> Written task 1: List every concert venue named in the concert review.
> Written task 2: Reproduce the passage of the concert review from "Spoon mainman Britt" to "to warm howls.".

═════ Article ═════

BEING THERE: Spoon @ The TLA

Spoon_@_TLA_by_KOALAFOTO

Spoon mainman Britt Daniel @TLAPhilly last night by JOSH PELTA-HELLER

A looming nor’easter didn’t seem to dampen attendance or enthusiasm last night at the TLA where Spoon fans packed the room like sardines on a school night. When the house lights were cut, Alex Fischel took his place in the dark at his keyboards, and proceeded to stab at the first notes of his intro to “Do I Have To Talk You Into It” before Britt Daniel and co. emerged moments later to warm howls.

This show sold out fast,” marveled Daniel, “in like a day?” He wasn’t quite telling the whole truth when he admitted that the band hadn’t had a chance to headline a Philly show “on this tour.” It wasn’t wrong, outright – it was just a lie by omission: the fact is, Spoon hasn’t played a proper Philly venue show since they played the Electric Factory, ten years ago, touring behind their 2007 release Ga Ga Ga Ga Ga. Sure, they’ve been here twice, in the interim – opening for Arcade Fire at the Mann in 2010, and for a set at WXPN’s XPoNential Fest last year – but it’s just not the same, and it leaves that unanswered question about why their extensive touring schedule in support of the last three records reminds you of the sign on I-95 in Wilmington that points north directly “to New York.”

═════ Listing ═════

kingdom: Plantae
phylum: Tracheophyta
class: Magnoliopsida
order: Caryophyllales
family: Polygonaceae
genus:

═════

> Written solution 1: TLA, Electric Factory, the Mann

> Written solution 2:
Spoon mainman Britt Daniel @TLAPhilly last night by JOSH PELTA-HELLER

A looming nor’easter didn’t seem to dampen attendance or enthusiasm last night at the TLA where Spoon fans packed the room like sardines on a school night. When the house lights were cut, Alex Fischel took his place in the dark at his keyboards, and proceeded to stab at the first notes of his intro to “Do I Have To Talk You Into It” before Britt Daniel and co. emerged moments later to warm howls.